Saved data entries:
┏━━

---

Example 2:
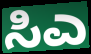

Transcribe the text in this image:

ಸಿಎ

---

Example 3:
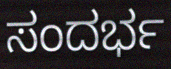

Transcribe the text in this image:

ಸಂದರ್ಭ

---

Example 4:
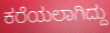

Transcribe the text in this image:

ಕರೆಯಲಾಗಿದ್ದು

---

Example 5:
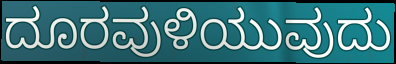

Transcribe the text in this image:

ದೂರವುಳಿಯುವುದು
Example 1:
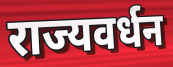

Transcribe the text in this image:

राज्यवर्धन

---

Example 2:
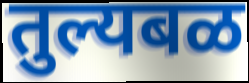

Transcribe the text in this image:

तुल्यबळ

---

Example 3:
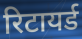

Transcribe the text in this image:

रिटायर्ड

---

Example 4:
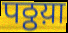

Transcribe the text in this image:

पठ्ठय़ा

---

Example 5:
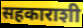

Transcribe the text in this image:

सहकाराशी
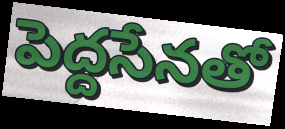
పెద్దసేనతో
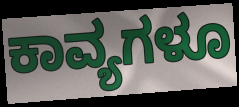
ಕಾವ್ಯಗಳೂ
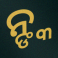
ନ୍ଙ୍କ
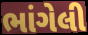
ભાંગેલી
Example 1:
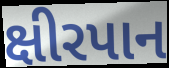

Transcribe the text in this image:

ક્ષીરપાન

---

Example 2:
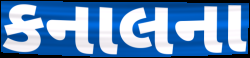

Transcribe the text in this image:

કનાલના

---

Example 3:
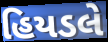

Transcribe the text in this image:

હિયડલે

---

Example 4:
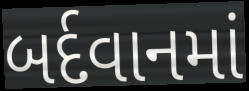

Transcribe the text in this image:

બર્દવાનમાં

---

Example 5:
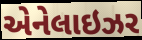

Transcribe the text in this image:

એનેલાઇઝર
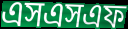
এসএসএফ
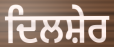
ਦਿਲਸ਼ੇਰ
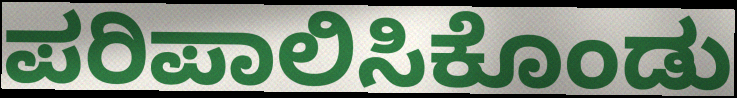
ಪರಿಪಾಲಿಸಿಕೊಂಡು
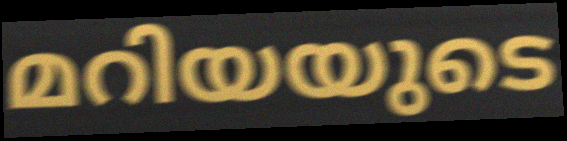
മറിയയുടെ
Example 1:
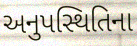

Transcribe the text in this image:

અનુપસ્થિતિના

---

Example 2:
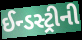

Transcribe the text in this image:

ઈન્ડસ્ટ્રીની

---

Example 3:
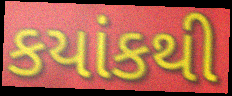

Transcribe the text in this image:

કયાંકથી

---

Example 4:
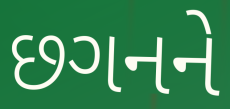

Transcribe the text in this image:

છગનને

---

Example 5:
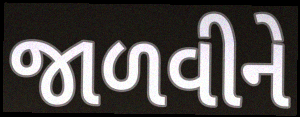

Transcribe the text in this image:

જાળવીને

┗━━

__Problem to work on__.
Would you please write out the entries in full, exactly as they read, but without pictures?

__Exercise result__.
---

Example 2:

Transcribe the text in this image:

ಸಿಎ

---

Example 3:

Transcribe the text in this image:

ಸಂದರ್ಭ

---

Example 4:

Transcribe the text in this image:

ಕರೆಯಲಾಗಿದ್ದು

---

Example 5:

Transcribe the text in this image:

ದೂರವುಳಿಯುವುದು
Example 1:

Transcribe the text in this image:

राज्यवर्धन

---

Example 2:

Transcribe the text in this image:

तुल्यबळ

---

Example 3:

Transcribe the text in this image:

रिटायर्ड

---

Example 4:

Transcribe the text in this image:

पठ्ठय़ा

---

Example 5:

Transcribe the text in this image:

सहकाराशी
పెద్దసేనతో
ಕಾವ್ಯಗಳೂ
ନ୍ଙ୍କ
ભાંગેલી
Example 1:

Transcribe the text in this image:

ક્ષીરપાન

---

Example 2:

Transcribe the text in this image:

કનાલના

---

Example 3:

Transcribe the text in this image:

હિયડલે

---

Example 4:

Transcribe the text in this image:

બર્દવાનમાં

---

Example 5:

Transcribe the text in this image:

એનેલાઇઝર
এসএসএফ
ਦਿਲਸ਼ੇਰ
ಪರಿಪಾಲಿಸಿಕೊಂಡು
മറിയയുടെ
Example 1:

Transcribe the text in this image:

અનુપસ્થિતિના

---

Example 2:

Transcribe the text in this image:

ઈન્ડસ્ટ્રીની

---

Example 3:

Transcribe the text in this image:

કયાંકથી

---

Example 4:

Transcribe the text in this image:

છગનને

---

Example 5:

Transcribe the text in this image:

જાળવીને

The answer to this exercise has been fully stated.